The data START

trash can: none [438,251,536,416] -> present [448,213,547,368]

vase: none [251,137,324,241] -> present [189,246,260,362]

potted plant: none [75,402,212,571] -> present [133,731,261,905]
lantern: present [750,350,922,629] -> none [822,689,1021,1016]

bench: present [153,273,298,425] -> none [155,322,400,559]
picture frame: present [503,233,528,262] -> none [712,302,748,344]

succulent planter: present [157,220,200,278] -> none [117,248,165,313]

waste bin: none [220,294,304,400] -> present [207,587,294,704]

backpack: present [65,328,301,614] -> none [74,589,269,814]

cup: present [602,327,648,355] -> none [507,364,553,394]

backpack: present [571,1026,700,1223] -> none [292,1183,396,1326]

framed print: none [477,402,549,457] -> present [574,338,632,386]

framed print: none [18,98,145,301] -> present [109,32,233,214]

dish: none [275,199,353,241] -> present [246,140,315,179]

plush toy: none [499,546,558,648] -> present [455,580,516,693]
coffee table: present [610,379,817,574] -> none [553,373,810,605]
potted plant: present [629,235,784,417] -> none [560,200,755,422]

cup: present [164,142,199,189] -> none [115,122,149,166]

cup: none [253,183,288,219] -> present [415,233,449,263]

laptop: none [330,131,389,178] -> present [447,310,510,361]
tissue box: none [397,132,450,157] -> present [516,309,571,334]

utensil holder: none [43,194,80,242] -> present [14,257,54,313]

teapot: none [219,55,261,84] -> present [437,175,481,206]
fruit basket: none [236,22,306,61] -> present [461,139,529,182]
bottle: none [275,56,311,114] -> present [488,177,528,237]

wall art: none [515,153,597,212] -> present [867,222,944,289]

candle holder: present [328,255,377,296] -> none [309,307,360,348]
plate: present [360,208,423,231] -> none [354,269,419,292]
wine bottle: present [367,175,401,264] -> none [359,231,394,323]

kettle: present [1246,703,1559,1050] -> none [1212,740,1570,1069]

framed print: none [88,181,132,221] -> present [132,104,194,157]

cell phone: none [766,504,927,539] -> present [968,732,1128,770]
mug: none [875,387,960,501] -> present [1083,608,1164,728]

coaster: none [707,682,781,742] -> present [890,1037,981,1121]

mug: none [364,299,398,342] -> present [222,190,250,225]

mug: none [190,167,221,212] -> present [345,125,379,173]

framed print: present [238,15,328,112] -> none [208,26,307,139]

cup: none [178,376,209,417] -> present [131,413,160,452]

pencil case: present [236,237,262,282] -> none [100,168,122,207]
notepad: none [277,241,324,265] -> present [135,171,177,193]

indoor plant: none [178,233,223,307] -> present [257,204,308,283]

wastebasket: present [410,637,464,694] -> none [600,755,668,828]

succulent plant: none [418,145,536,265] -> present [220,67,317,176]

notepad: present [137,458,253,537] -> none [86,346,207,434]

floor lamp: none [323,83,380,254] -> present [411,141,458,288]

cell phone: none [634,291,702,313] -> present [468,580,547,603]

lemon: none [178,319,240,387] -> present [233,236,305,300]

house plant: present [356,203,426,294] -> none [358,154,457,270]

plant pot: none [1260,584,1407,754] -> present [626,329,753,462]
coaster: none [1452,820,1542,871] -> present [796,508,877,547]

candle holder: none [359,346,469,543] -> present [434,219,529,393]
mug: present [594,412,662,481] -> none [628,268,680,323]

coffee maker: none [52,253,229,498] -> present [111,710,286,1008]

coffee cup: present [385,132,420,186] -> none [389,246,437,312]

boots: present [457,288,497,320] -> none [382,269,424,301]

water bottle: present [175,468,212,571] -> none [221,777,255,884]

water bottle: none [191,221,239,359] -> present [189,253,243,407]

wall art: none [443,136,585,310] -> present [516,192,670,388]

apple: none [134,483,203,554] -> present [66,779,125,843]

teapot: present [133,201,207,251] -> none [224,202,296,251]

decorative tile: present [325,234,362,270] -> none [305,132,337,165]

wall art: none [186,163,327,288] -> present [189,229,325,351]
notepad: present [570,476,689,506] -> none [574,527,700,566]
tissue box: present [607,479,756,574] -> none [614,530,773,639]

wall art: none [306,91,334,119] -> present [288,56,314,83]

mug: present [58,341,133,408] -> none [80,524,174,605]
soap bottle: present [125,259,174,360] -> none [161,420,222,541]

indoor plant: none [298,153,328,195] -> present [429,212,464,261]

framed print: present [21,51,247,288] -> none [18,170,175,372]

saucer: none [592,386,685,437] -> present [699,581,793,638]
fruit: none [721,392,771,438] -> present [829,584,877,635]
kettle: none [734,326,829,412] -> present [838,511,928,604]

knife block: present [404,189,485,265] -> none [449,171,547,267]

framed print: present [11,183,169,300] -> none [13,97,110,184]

The data END

▸ Task item: For each line of the listing that holds the word "notepad", show that line.

▸ Exercise answer:
notepad: none [277,241,324,265] -> present [135,171,177,193]
notepad: present [137,458,253,537] -> none [86,346,207,434]
notepad: present [570,476,689,506] -> none [574,527,700,566]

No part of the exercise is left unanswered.